There was a great fashion among Blair acolytes for comparing their man to Gladstone. Blair himself promoted this, declaring several times, including in a speech at the University of Sofia, that Gladstone was one of his “Political heroes”. In fact I very much doubt the notoriously ill-read Blair had very much idea of what Gladstone once stood for. Anti-interventionism and anti-Imperialism were at the heart of Gladstone’s creed. He was famously reluctant to send troops anywhere, even to rescue General Gordon, who Gladstone regarded as an unhinged imperialist and dangerous evangelical fanatic. Now there are very definite and interesting parallels between the equally preening Blair and Gordon…

Blair made his claim at the University of Sofia to justify his military intervention in Kosovo, by reference to Gladstones stand against Turkish atrocities in Bulgaria. But Blair seemed not to notice that Gladstone’s intervention was strictly non-military.

The difference between the two is most aptly summed up in this great Gladstone quotation, uttered in condemnation of the second Afghan War:

Remember the rights of the savage, as we call him. Remember that the happiness of his humble home, remember that the sanctity of life in the hill villages of Afghanistan, among the winter snows, is as inviolable in the eye of Almighty God, as can be your own.

William E. Gladstone

Compare that to Blair’s happy inflcition of shock and awe on the poor inhabitants of Baghdad, or the continual bombing of civilian targets in Afghanistan, with every haveli described as a “Taliban compound” and every dead farmer – and his dead family – described as “Taliban fighters”.
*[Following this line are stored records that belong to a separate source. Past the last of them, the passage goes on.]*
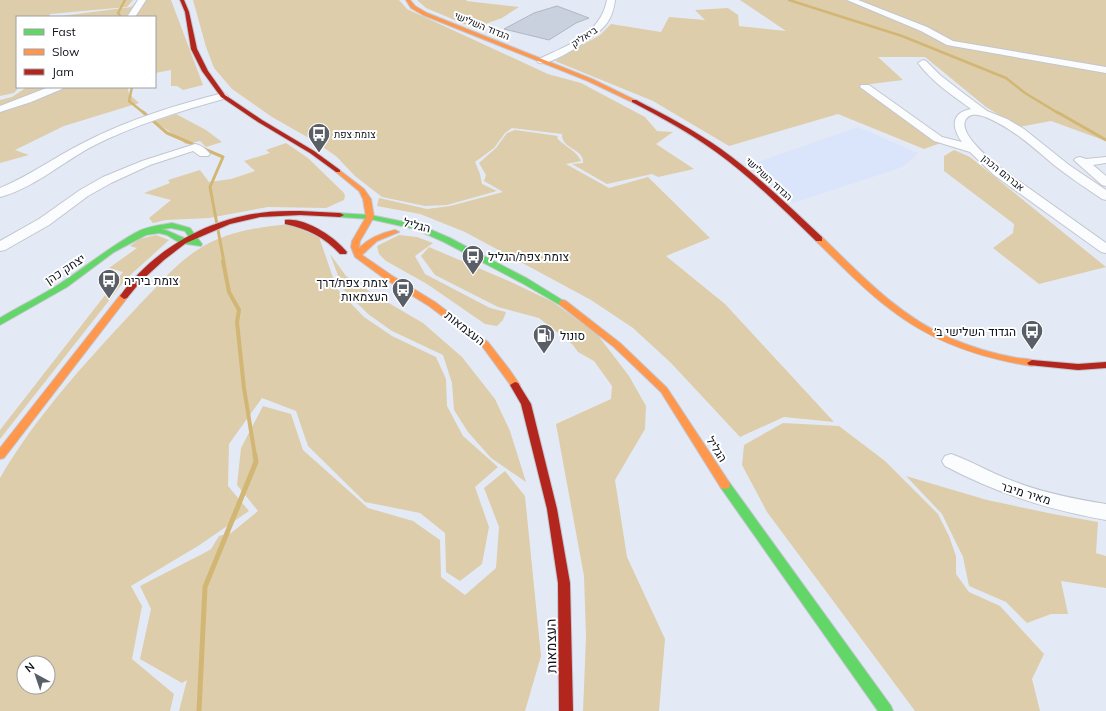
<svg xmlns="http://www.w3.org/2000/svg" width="1106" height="711" viewBox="0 0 1106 711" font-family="Mulish,Heebo,sans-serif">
<rect width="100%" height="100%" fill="#e4eaf5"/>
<path fill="#dae4fa" d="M858 127 918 153 903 167 793 203 746 166Z"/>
<g fill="#ddcdaa" fill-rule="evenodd">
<path d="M0 0H133L127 7 50 14 49 17H17V87H19L14 93 0 96Z"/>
<path d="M138 0H171L203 85 183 90 177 86H171V70L155 73V17H54L131 7Z"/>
<path d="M193 0H399L407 9 548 74 581 83 645 117 657 131 673 132 656 144 694 169 658 177 652 174 607 184 572 164 583 163C585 149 561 149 562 134L512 128 505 133 494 148 475 162 480 174 482 184 497 191 447 205 425 206 382 197 355 176 337 157 316 142 272 117 232 89 214 68 206 47Z"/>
<path d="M417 0H467L466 1 519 7 502 18 474 28 426 8Z"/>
<path d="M740 0H1106V141L1051 121 1019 127 986 107 925 57H878L903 80 863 85 941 143 924 149 838 114 729 146 653 101 555 61 600 35 611 24 661 32 669 17 705 20 695 10 728 8 738 15 739 26 786 31Z"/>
<path d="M27 87H130L128 89 129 94 139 103 64 126 15 150 29 155 0 163V100L12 97Z"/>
<path d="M176 114 206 130 222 142 206 147 200 141 186 144 155 121Z"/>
<path d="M515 130 558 136 557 138C564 146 577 151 581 161L566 164 609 188 648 177 710 238 666 256 725 304 834 422 784 417 740 437 671 363 633 328 591 300 465 232 420 214 377 206 379 198 427 209 450 206 503 192 484 181 486 175 479 163 496 148 507 133Z"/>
<path d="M286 143 308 158 344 193 345 196 344 200 326 208 268 207 209 218 166 220 153 223 149 218 171 200 144 193 170 183 168 180 200 170 209 182 231 179 255 171 244 161 270 153 266 150Z"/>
<path d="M954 150 970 157 1106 267 1039 284 993 248 1013 233 1014 224 944 171V156Z"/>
<path d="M289 224 319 237 337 289 364 317 392 336 436 357 446 379 447 406 463 436 498 467 475 487 489 527 482 564 460 581 446 572 445 533 420 513 365 502 308 446 296 411 262 398 229 444 228 486 249 511 198 546 131 586 142 606 132 659 174 694 170 711H0V478C37 414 89 359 139 305 158 286 176 263 199 249 225 232 258 227 289 224ZM24 663H48V687H24Z"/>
<path d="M156 235 169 240 126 279 0 439V430L123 272 109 268 137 248 130 246 140 239Z"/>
<path d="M399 235 417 237 433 243 415 256 425 274 490 308 506 312 503 320 497 326 485 324 427 284 386 261 379 254 377 246Z"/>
<path d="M429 247 511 282 553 302 597 334 629 376 646 406 645 429 615 480 627 557 665 639 659 711H583L586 637 584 576 556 424 611 399 612 386 594 361 578 352 573 345 539 318 498 307 435 275 421 256Z"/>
<path d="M330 254 346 276 375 295 423 323 462 357 495 399 510 431 526 482 491 458 468 432 454 410 452 383 443 355 392 331 368 314 343 289Z"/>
<path d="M263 406 291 414 303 450 368 508 413 521 440 540 441 577 465 595 496 568 499 527 484 488 505 471 525 496 541 656 525 711H179L187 680 182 683 140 659 151 609 140 586 206 552 211 549 219 536 231 533 258 511 237 485 241 448Z"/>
<path d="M783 423 839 426 885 461 938 514 949 536 956 556V574L969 592 1000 606 1044 654 1032 679 1040 711H915L767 512 742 465 744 445Z"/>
<path d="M906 476 987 500 1053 514 1098 522 1096 553 1106 556V588L1061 581 1068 614H1051L1027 623 1006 602 969 586 963 557 942 514Z"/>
</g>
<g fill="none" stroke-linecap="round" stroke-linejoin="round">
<g stroke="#d2b674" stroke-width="2.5">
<path d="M789 0 902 36 1006 78 1025 93 1058 113"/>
<path d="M121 17 118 13 125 0"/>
<path d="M132 87 129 101 144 113"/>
</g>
<g stroke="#d2b674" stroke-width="3">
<path d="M143 112 167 133 223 157 210 187 224 262"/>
<path d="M1057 112 1106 140"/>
</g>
<path stroke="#d2b674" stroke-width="4" d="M223 261 229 292 239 310 237 322 244 388 255 456"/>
<path stroke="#d2b674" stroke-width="5" d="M199 711 205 587 256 462 255 455"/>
</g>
<path fill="#c9d0de" stroke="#b1b6c0" d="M557 6 589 18 576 23 549 40 504 29 534 13Z"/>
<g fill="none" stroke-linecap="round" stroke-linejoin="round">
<g stroke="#c2c6cf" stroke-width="2">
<g id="street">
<path d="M138 0H146L135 17H127Z"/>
<path d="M607 0H615C614 8 612 16 607 23 599 35 552 66 539 63L537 61 539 59C568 45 600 35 607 0Z"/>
<path d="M847 0H858L927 27 953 41 1106 67V73L947 45 921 31Z"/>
<path d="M923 60 926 61 940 75 963 93 987 111 1007 119 1024 129 1069 165 1106 190V200L1102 199C1086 188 1069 177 1054 165 1036 150 1019 134 998 123 990 119 971 108 965 121 963 126 966 131 968 135 975 147 991 160 1002 169L1106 243V253L1101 252 994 175 970 152 934 141 860 87 861 85H869L942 137 962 142C952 128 950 113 971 109 952 95 932 82 918 63Z"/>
<path d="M49 87H63L62 89 31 102 0 112V106Z"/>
<path d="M223 93 228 96 227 98C180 111 134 125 91 147 63 162 32 189 0 197V188C29 176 55 157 83 143 127 120 175 105 223 93Z"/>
<path d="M195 144C201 145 206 149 210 154L208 156H200L193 151 150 165 111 183 88 196 49 225 5 250 0 251V241L39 219 80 190 103 177 142 161Z"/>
<path d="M1080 157 1086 159 1106 157V163L1093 165 1106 176V186L1102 185 1076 162 1074 160 1076 158Z"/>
<path d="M951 454C972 461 992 474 1013 481 1043 493 1075 499 1106 504V520C1049 510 996 493 945 466L942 461 945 456Z"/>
</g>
</g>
<g stroke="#c2c6cf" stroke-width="2">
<g id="fast">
<path d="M337 213 370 215 420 225 450 238 528 279 567 303 563 306 560 305 522 283 444 242 415 229 370 219 340 217H337Z"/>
<path d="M172 223 190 228 202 244 201 246 180 243 167 235 159 233 146 235 114 252 67 287 0 325V318C20 306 41 296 61 283 87 266 112 245 139 231 149 226 161 225 172 223ZM171 228 185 231 191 240C181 238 173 232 162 229Z"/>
<path d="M725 481 729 482 891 706 893 711H878L721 488 720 485 721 482Z"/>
</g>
</g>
<g stroke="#c2c6cf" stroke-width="2">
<g id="slow">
<path d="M406 0H410L415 6 427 13 592 79 637 101 632 102 588 81 423 15 411 8Z"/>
<path d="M338 169 364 189 371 199 374 217 360 241 359 248C369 238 381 233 395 230L399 232 377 241 362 255 391 275 435 302 488 342 509 369 520 385 518 387H512L482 346 429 306 385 279 355 257 351 247 352 241 366 217 363 199 359 191 336 172 335 171Z"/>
<path d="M816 237H822C861 275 899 316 950 338 971 347 994 354 1017 358 1023 359 1033 358 1037 363L1032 366C980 358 932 342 890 309 863 289 840 264 816 241Z"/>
<path d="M124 293 128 296 127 298 4 458 0 459V448L121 294Z"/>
<path d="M563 300 566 301 620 343 667 388 729 482 730 485 729 488 725 489 721 488 661 392 614 347 560 305 559 303 560 301Z"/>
</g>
</g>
<g stroke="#c2c6cf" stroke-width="2">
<g id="jam">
<path d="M180 0H184L189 12 197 49 208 71 225 95 262 120 314 151 340 170V172H336L310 153 258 122 221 97 202 71 191 49 185 12Z"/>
<path d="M632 100H636C665 115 694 130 721 149 757 175 789 206 822 237V241H816C784 210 752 178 716 152 690 133 661 117 632 102Z"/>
<path d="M300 211 340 213 344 215 340 217 300 215 260 217 230 224 186 243 164 260 141 281 127 298 124 299 120 296C152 251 205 220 260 213 273 211 287 211 300 211Z"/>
<path d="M285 220C305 217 335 237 347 252L346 254H340C324 237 308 229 285 224Z"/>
<path d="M1032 360 1078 364 1106 362V368L1078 370 1029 365 1027 363Z"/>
<path d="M515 382 518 383 531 404 557 509 570 583 573 711H559L558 583 547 509 521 404 510 385Z"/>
</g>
</g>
<use href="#street" fill="#fbfcfe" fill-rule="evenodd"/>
<use href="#fast" fill="#63d668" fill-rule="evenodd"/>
<use href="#slow" fill="#ff974d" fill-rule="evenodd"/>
<use href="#jam" fill="#b3261e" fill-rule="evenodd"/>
</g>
<defs>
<g id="bus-pin" transform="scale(1.15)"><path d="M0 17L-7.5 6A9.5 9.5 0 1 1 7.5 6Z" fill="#595e67" stroke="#fff"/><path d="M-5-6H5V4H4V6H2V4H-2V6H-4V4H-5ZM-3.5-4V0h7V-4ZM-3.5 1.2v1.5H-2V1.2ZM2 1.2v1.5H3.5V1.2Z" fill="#fff"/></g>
<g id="fuel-pin" transform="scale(1.15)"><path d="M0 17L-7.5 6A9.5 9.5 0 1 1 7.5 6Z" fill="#595e67" stroke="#fff"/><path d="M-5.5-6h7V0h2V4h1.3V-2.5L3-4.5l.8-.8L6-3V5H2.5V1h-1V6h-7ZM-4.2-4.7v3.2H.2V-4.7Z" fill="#fff"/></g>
</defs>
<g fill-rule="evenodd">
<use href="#bus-pin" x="319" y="134"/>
<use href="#bus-pin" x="473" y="256"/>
<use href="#bus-pin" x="109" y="280"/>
<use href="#bus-pin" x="403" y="289"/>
<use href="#bus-pin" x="1032" y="331"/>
<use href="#fuel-pin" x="544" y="335"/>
</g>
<g text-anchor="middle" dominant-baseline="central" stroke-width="4" stroke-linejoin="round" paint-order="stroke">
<g font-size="10" fill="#0e121a" stroke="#fff">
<text transform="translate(482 26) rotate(22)">הגדוד השלישי</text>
<text transform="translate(584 37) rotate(-34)">ביאליק</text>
<text transform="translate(1003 173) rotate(39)">אברהם הכהן</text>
<text transform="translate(769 179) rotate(42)">הגדוד השלישי</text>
</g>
<g font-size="10" fill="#0e121a" stroke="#fff" text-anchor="start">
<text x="334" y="134">צומת צפת</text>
</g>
<g font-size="12" fill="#0e121a" stroke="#fff">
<text transform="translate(417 225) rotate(14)">הגליל</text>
<text transform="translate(65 269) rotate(-33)">יצחק כהן</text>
<text transform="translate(465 328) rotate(38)">העצמאות</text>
<text transform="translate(717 449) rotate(58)">הגליל</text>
<text transform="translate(1026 493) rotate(17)">מאיר מיבר</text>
</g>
<g font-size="12" fill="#0e121a" stroke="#fff" text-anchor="start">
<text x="488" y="256">צומת צפת/הגליל</text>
<text x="124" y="280">צומת ביריה</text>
<text x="388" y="282" text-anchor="end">צומת צפת/דרך<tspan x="388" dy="14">העצמאות</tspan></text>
<text x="1016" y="331" text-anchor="end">הגדוד השלישי ב׳</text>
<text x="560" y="335">סונול</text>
</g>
<g font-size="14" fill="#0e121a" stroke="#fff">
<text transform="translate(551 646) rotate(-91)">העצמאות</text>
</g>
</g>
<rect x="16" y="16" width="140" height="72" fill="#ffffff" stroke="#9fa0a3"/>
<rect x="24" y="29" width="20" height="6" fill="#63d668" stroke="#9fa0a3"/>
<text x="52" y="36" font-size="12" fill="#0e121a">Fast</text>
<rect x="24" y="49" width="20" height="6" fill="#ff974d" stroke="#9fa0a3"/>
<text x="52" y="56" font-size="12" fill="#0e121a">Slow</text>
<rect x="24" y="69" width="20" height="6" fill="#b3261e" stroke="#9fa0a3"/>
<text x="52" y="76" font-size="12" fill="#0e121a">Jam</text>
<g transform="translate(36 675) rotate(320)"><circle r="19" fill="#ffffff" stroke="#9fa0a3"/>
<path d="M0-3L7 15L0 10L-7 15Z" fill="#595e67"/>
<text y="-6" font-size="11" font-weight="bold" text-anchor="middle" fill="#0e121a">N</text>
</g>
</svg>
Then think of extraordinary rendition and the hundreds of people we helped the CIA to ship to be tortured. Think of the government going to the Law Lords to argue that confessions from torture should be eligible as evidence in British courts. Compare that to Gladstone:

Nothing that is morally wrong can be politically right.

William E. Gladstone

Gladstone was a great man. It falls to us who actually know something about him, to rescue him from annexation by the neo-cons.